Your answer should consist only of the lines below from the one with "expression analysis of" through the one with "IHC image of", copied exactly.

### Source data
---*---
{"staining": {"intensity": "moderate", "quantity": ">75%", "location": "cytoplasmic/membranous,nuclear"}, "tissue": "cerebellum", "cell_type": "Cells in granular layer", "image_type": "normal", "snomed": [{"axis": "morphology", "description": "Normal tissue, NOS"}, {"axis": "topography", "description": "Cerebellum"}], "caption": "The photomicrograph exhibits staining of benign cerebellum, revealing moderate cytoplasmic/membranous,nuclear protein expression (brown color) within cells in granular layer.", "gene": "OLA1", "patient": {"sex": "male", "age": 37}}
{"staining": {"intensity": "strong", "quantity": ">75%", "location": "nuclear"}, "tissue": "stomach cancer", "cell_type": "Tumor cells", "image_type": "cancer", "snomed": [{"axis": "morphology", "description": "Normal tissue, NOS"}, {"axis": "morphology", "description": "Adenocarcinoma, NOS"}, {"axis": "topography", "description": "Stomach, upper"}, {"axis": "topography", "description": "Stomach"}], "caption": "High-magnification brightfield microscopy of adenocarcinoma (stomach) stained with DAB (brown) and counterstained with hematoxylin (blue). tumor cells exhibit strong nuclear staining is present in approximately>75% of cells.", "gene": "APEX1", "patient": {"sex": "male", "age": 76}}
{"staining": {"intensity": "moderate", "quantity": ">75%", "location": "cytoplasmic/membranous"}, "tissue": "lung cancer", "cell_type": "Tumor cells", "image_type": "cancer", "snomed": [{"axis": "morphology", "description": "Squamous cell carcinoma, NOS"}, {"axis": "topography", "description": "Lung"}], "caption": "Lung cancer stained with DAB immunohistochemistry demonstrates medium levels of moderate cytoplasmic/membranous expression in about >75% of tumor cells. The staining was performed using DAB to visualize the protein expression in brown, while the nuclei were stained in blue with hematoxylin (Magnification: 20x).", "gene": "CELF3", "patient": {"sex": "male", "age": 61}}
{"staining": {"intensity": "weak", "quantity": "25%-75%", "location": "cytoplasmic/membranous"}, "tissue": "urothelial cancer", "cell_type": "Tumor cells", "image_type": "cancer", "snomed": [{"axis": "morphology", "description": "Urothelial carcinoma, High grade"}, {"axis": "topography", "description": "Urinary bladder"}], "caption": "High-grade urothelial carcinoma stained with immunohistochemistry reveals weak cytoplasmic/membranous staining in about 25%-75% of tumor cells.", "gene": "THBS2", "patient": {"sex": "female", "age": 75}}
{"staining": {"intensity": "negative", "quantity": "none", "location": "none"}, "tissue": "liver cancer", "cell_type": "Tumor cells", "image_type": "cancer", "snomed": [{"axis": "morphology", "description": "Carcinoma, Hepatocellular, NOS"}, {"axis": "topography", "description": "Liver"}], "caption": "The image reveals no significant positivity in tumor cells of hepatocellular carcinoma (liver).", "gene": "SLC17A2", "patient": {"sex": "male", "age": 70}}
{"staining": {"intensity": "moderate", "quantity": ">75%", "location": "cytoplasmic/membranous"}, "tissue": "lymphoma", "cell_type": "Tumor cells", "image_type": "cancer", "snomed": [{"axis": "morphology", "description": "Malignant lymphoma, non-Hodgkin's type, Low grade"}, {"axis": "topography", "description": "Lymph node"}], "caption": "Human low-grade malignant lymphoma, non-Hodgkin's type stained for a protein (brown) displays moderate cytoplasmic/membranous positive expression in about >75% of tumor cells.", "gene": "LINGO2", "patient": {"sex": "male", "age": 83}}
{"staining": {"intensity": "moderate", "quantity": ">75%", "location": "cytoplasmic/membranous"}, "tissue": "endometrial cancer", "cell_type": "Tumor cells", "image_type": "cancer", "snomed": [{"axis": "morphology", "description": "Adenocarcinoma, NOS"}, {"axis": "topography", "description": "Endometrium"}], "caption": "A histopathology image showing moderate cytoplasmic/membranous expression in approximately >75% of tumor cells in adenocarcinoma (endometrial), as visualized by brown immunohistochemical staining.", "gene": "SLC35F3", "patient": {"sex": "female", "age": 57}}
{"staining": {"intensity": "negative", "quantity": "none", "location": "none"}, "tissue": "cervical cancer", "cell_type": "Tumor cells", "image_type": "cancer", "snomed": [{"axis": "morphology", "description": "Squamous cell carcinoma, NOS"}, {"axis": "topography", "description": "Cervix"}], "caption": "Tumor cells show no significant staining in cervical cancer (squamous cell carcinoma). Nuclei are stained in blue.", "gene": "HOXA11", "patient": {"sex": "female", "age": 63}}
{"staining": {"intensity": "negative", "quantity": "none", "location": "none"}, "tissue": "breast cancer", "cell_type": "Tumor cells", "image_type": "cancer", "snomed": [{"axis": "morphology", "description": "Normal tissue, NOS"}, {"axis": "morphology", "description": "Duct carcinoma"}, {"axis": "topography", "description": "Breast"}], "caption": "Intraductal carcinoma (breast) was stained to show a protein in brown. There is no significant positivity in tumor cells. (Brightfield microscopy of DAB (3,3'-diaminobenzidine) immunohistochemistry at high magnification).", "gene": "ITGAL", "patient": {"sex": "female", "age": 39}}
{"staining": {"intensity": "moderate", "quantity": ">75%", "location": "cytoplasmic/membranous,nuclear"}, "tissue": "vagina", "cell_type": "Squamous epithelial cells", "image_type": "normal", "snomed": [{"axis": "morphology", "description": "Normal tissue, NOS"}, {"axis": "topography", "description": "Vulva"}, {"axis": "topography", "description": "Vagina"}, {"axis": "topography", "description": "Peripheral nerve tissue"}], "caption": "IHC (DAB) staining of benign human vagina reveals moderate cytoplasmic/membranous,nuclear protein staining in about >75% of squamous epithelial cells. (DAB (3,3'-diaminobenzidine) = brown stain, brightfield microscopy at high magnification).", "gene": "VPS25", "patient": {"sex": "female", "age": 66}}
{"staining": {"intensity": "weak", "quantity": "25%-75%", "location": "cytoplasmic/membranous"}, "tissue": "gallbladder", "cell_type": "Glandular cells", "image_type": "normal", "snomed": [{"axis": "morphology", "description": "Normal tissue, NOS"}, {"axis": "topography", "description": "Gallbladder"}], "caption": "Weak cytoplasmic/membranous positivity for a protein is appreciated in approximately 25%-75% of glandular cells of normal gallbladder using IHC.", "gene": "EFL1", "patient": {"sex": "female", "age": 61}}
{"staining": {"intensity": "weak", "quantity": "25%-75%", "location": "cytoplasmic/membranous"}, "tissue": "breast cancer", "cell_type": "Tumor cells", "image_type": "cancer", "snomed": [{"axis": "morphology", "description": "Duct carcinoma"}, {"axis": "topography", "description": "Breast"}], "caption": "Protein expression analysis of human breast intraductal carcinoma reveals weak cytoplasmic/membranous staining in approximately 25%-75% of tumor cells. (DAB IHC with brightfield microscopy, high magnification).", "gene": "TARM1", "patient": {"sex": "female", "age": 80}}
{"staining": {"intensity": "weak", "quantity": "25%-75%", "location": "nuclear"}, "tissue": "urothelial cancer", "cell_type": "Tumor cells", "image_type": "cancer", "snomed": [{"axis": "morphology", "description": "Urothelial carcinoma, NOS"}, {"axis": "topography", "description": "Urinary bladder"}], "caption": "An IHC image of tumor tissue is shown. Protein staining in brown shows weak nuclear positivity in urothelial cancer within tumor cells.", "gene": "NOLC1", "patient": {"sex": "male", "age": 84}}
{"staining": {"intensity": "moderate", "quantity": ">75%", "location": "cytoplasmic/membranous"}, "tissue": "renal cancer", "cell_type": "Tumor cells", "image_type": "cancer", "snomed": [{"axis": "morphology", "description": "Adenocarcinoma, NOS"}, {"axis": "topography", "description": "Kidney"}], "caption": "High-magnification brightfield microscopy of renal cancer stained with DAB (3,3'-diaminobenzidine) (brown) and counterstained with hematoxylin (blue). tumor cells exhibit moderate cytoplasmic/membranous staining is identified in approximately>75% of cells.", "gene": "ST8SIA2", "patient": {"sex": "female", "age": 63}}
---*---
### Task output
{"staining": {"intensity": "weak", "quantity": "25%-75%", "location": "cytoplasmic/membranous"}, "tissue": "breast cancer", "cell_type": "Tumor cells", "image_type": "cancer", "snomed": [{"axis": "morphology", "description": "Duct carcinoma"}, {"axis": "topography", "description": "Breast"}], "caption": "Protein expression analysis of human breast intraductal carcinoma reveals weak cytoplasmic/membranous staining in approximately 25%-75% of tumor cells. (DAB IHC with brightfield microscopy, high magnification).", "gene": "TARM1", "patient": {"sex": "female", "age": 80}}
{"staining": {"intensity": "weak", "quantity": "25%-75%", "location": "nuclear"}, "tissue": "urothelial cancer", "cell_type": "Tumor cells", "image_type": "cancer", "snomed": [{"axis": "morphology", "description": "Urothelial carcinoma, NOS"}, {"axis": "topography", "description": "Urinary bladder"}], "caption": "An IHC image of tumor tissue is shown. Protein staining in brown shows weak nuclear positivity in urothelial cancer within tumor cells.", "gene": "NOLC1", "patient": {"sex": "male", "age": 84}}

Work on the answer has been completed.